■ Task to carry out
Reproduce every line of the records below word for word, keeping the same line breaks.
** Records supplied follows **
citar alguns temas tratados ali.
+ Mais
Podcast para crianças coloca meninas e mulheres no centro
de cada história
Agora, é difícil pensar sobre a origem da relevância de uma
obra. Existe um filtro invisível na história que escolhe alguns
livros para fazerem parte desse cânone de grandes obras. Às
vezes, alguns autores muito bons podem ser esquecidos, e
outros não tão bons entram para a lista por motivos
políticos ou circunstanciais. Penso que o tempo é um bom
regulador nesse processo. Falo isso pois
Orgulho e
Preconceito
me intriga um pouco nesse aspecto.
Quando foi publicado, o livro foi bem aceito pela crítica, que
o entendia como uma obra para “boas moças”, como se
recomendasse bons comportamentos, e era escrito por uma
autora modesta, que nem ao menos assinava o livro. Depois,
** End of Records supplied **
■ Written response
citar alguns temas tratados ali.
+ Mais
Podcast para crianças coloca meninas e mulheres no centro
de cada história
Agora, é difícil pensar sobre a origem da relevância de uma
obra. Existe um filtro invisível na história que escolhe alguns
livros para fazerem parte desse cânone de grandes obras. Às
vezes, alguns autores muito bons podem ser esquecidos, e
outros não tão bons entram para a lista por motivos
políticos ou circunstanciais. Penso que o tempo é um bom
regulador nesse processo. Falo isso pois
Orgulho e
Preconceito
me intriga um pouco nesse aspecto.
Quando foi publicado, o livro foi bem aceito pela crítica, que
o entendia como uma obra para “boas moças”, como se
recomendasse bons comportamentos, e era escrito por uma
autora modesta, que nem ao menos assinava o livro. Depois,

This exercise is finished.